──────── Provided text ────────

Data is something I can use to improve my business, my decisions, my lifestyle…
All in all, data is here to be measured.
Measures are numbers.
Data is numbers.
Wrong.
…but somehow many people think like this. Even though 80% of all data we generate is unstructured (not sure if the number is correct, but it looks better than “much”), we are still focused on analyzing and measuring numbers. And there is nothing wrong with it. However, there’s a whole new universe of data waiting for us to uncover the value in it. Unstructured data.
IS UNSTRUCTURED DATA ANALYTICS REAL?
For many people, unstructured data analytics is about face recognition, sentiment analysis of customers and followers, conversational analytics, or something else that sounds too far away from their daily schedule that they don’t even believe it can be a reality. They just read about it on the way to work and once they arrive, they open the e-mail and spreadsheets. What they don’t realize often is that every single e-mail they send to their colleagues or any note they enter in the spreadsheet is unstructured data.

────────

Activity: From the passage about unstructured data, extract verbatim the portion starting with "Measures are numbers." and going on through "it. Unstructured data.". Draw only on the passage about unstructured data above.

──────── Record excerpts ────────

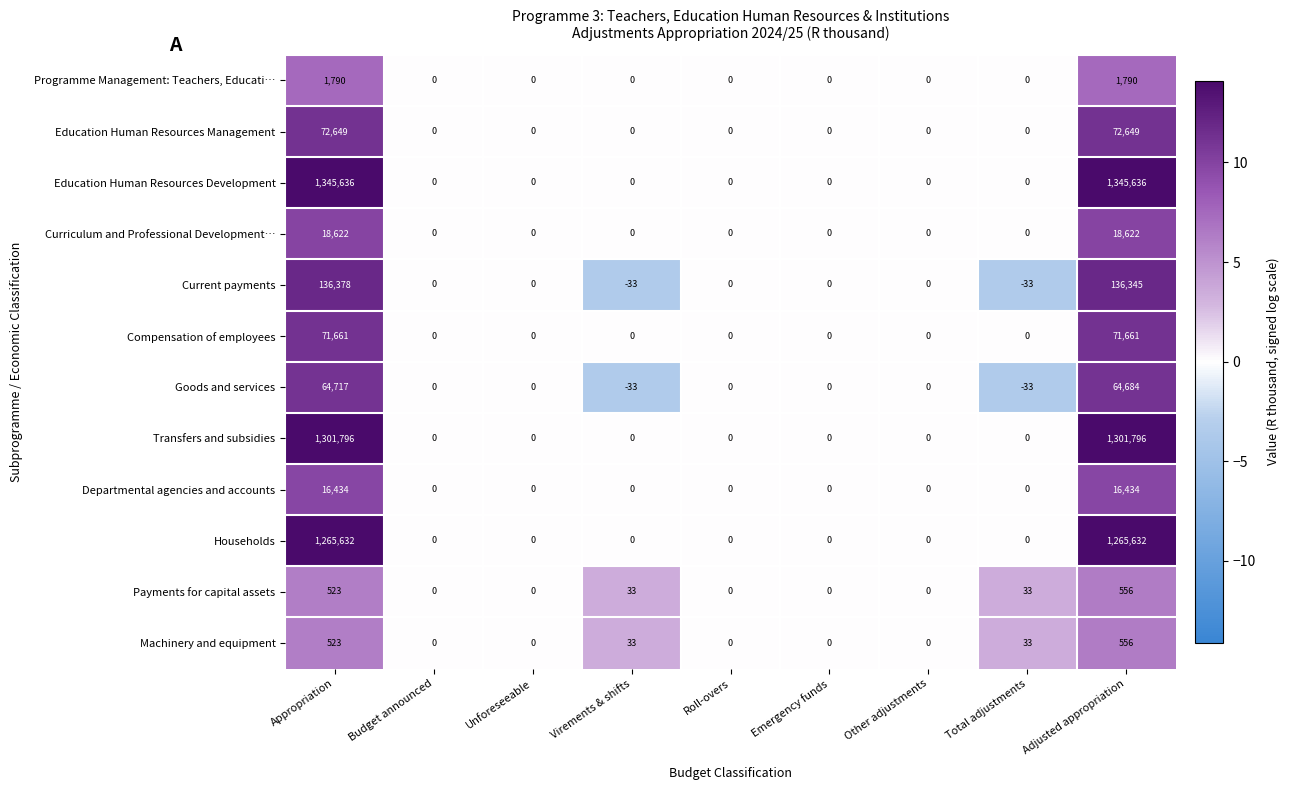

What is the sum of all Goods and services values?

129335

────────
──────── Record excerpts ────────

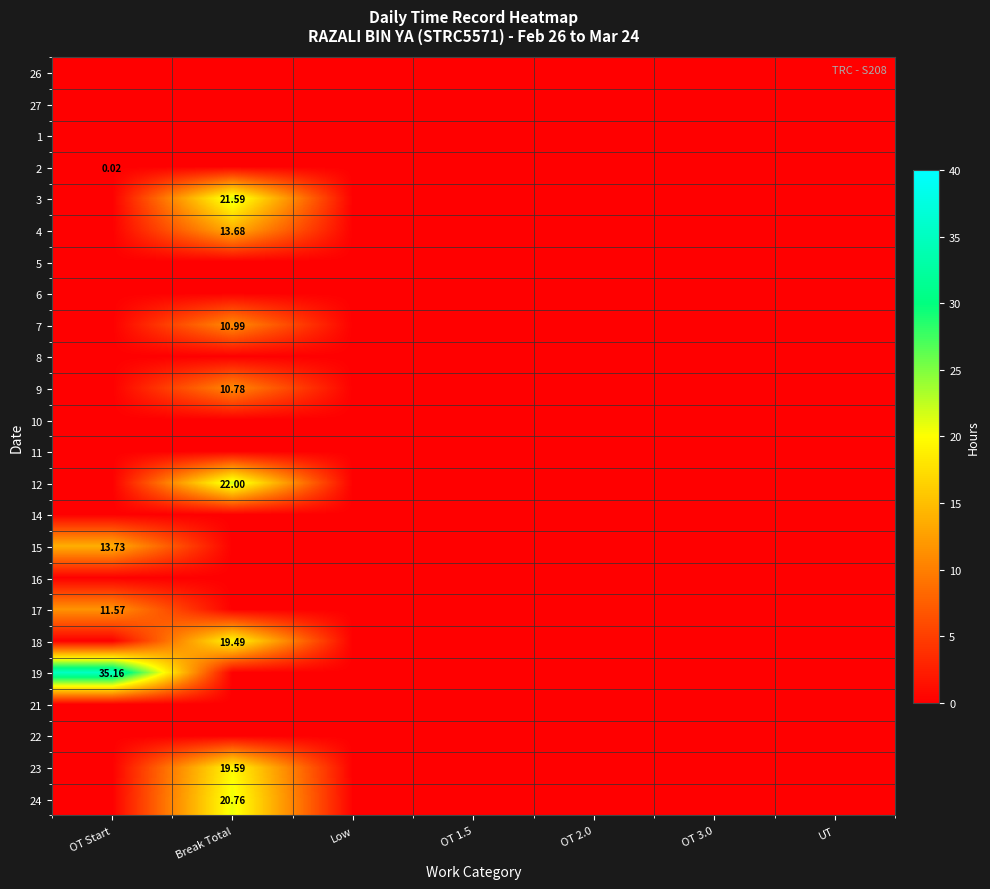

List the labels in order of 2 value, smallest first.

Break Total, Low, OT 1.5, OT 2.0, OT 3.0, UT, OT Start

────────
──────── Record excerpts ────────

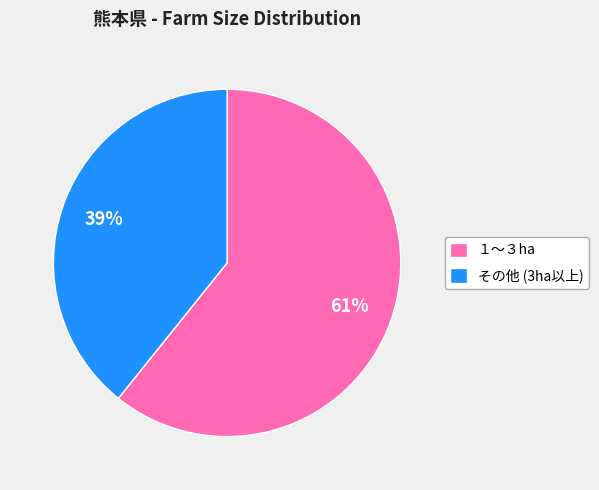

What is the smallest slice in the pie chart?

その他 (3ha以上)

────────

The completed task:
Measures are numbers.
Data is numbers.
Wrong.
…but somehow many people think like this. Even though 80% of all data we generate is unstructured (not sure if the number is correct, but it looks better than “much”), we are still focused on analyzing and measuring numbers. And there is nothing wrong with it. However, there’s a whole new universe of data waiting for us to uncover the value in it. Unstructured data.